L’enluminure-seuil annonce les multiples ouvertures et passages ; le mouvement circulaire des animaux bouleverse la forme rectangulaire ; la queue du bœuf déborde du cadre, dont la façade du château dessine le bord extérieur droit. Comme une manicule, elle désigne le texte qui suit. Enfin, l’image semble dire que le Roman de Renart est tout entier présent dans ces bêtes dressées à la façon des hommes auxquels elles empruntent leurs postures et leurs coutumes mais qui restent des bêtes. L’image définit ainsi la parodie dans Le Roman de Renart comme une transformation incomplète – le Roman de Renart repose en grande partie sur l’alternance constante entre anthropomorphisme et zoomorphisme – dans laquelle l’origine reste sensible, comme une transformation en train de s’accomplir.
Les images parviennent ainsi à saisir exactement l’essence du personnage ; malgré leur fixité ou grâce à cette fixité animée, elles sont exactement à même de dire la nature des personnages du Roman de Renart et plus précisément de son héros rusé et insaisissable. Elles définissent aussi le récit renardien comme une poïesis, une œuvre en train de se faire, toujours se faisant dans la relance perpétuelle des aventures du goupil. Mais au tournant du XIIIe siècle, la veine renardienne prend une nouvelle direction dont la dernière enluminure de Renart le nouvel peut constituer l’expression iconique. Dans les deux branches inventées par Jacquemart Gielée, Renart devient un personnage de plus en plus emblématique. Désormais, Renart est une figure déterminée, dont le sens n’est plus fuyant mais au contraire tout à fait clair : il est le mal, l’hypocrisie, les ordres mendiants. L’enluminure pleine page qui clôt tous les manuscrits [34] conservés impose Renart, figé, assis en majesté sur la roue que Fortune a bloquée selon l’accord conclu (fig. 28). A la fin de Renart le nouvel, cette roue qui ne tourne pas, signifie le dévoiement du personnage renardien : Renart n’est plus le héros en fuite de son roman, ce héros qui fait le mal, mais que les lecteurs retrouve avec joie. Perdre la capacité de mouvement et de fuite, c’est ainsi faire advenir une nouvelle figure littéraire, incarnation du mal, et renoncer au principe de plaisir.

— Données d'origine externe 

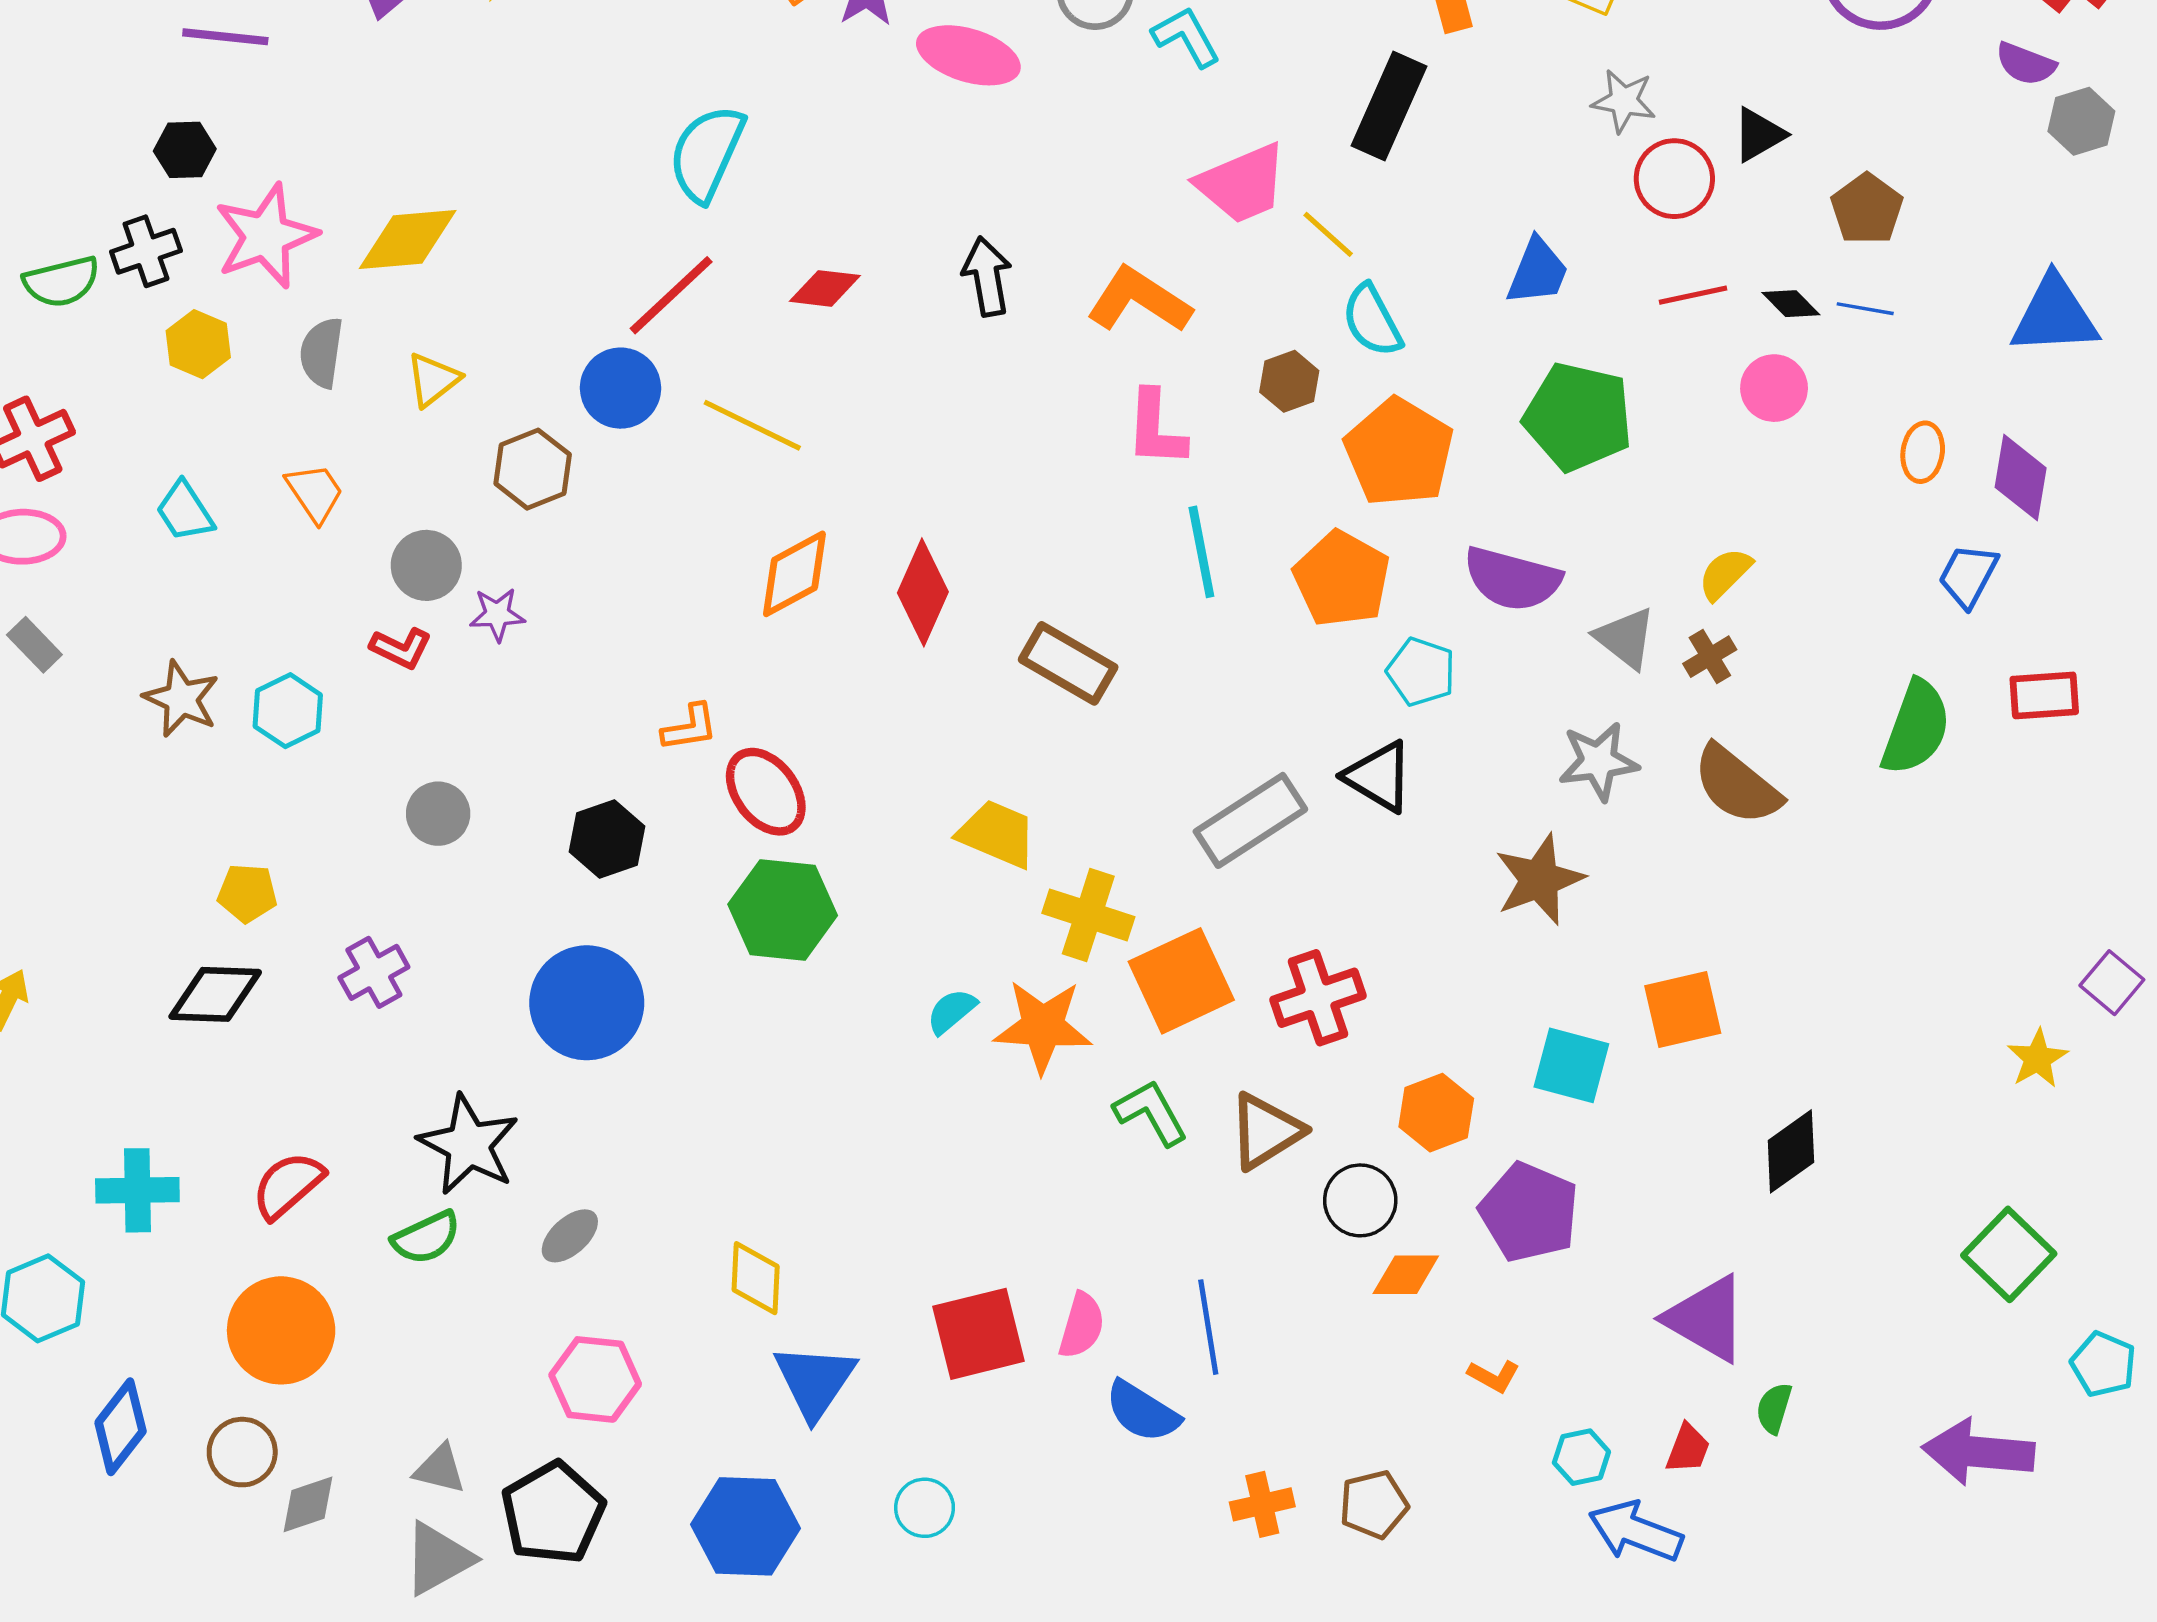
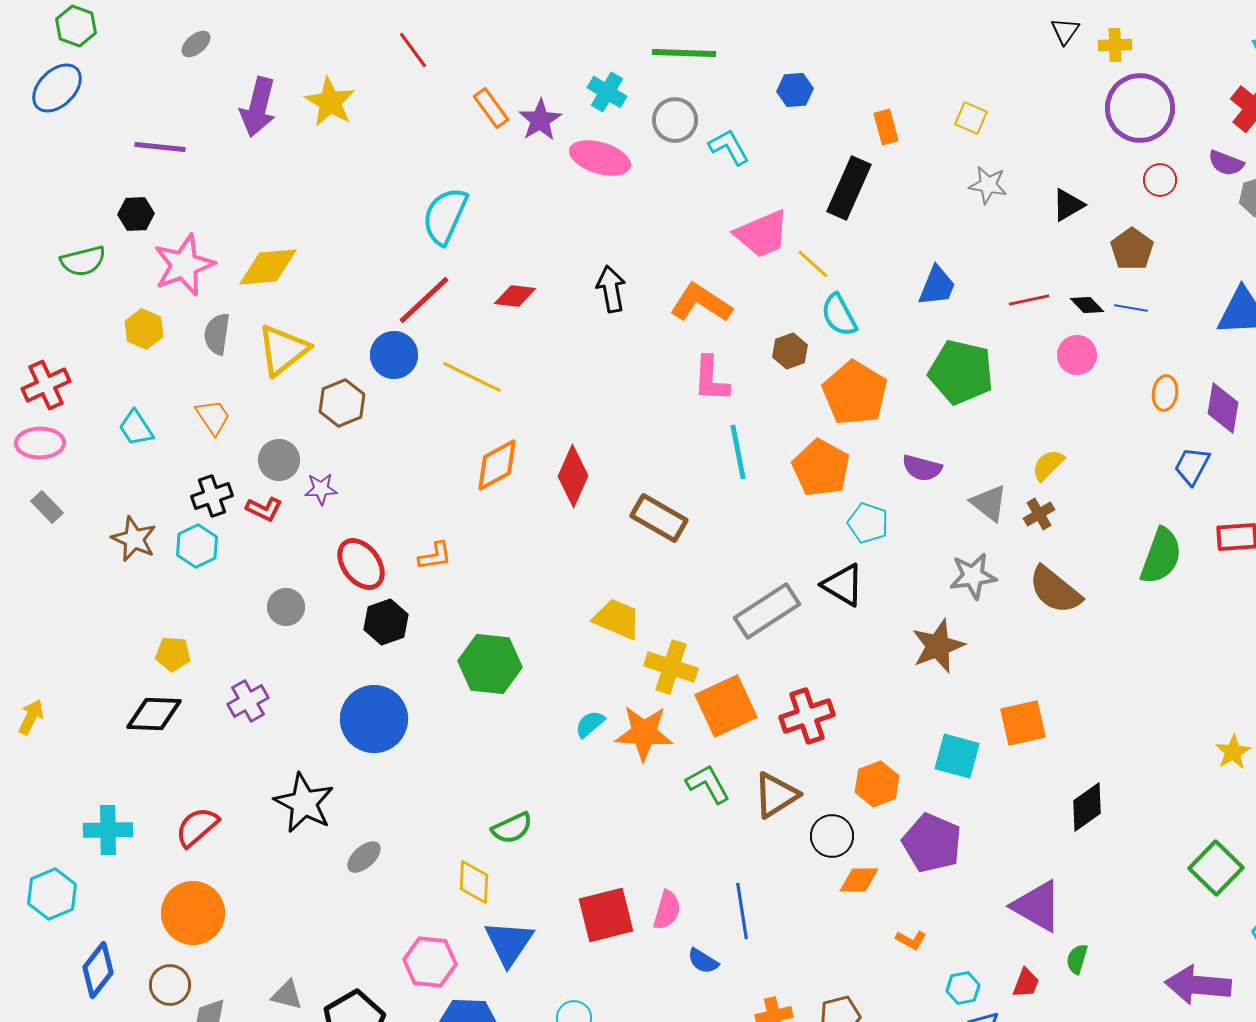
red circle: (1674, 179) -> (1160, 180), moved, size x0.7
black cross: (146, 251) -> (212, 496), moved
green semicircle: (61, 282) -> (83, 261), moved
yellow triangle: (433, 380) -> (283, 350), size x1.6
purple semicircle: (1512, 579) -> (922, 468), size x0.7
red ellipse: (766, 792) -> (361, 564), moved
green semicircle: (426, 1238) -> (512, 828), moved
pink hexagon: (595, 1379) -> (430, 962), moved
blue semicircle: (1142, 1412) -> (703, 961), size x0.7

Renart devient à la fin de Renart le nouvel une image figée dans un symbole au sens unique et sûr. La moralisation enferme le personnage dans une image (qui met fin au texte) ordonnée, idéologiquement transparente : le déviant, le transgressif, le marginal, le fuyant, l’incertain subissent le « grand renferment » disciplinaire de l’image. Car si l’image peut soutenir la liberté, par sa mouvance, sa ductilité, elle peut aussi l’entraver en figeant le monde dans un ordre immuable et contraignant : Renard est « arrêté ».
[33] Sur la notion d’iconorythmie, voir L. Louvel, Texte/Image. Images à lire, textes à voir, Rennes, Presses Universitaires de Rennes, « Interférences », 2002, pp. 242-247.
[34] Quatre manuscrits de Renart le nouvel ont été conservés. Tous sont à la BnF : fr. 372 (C), fr. 1581 (L), fr. 1593 (F) et fr. 25 566 (V). Le manuscrit V a fait l’objet d’une édition critique : H. Roussel, Renart le nouvel par Jacquemart Gielée publié d’après le manuscrit de la Vallière (B. N. fr. 25 566), Paris, Editions A. & J. Picard & Cie, 1961.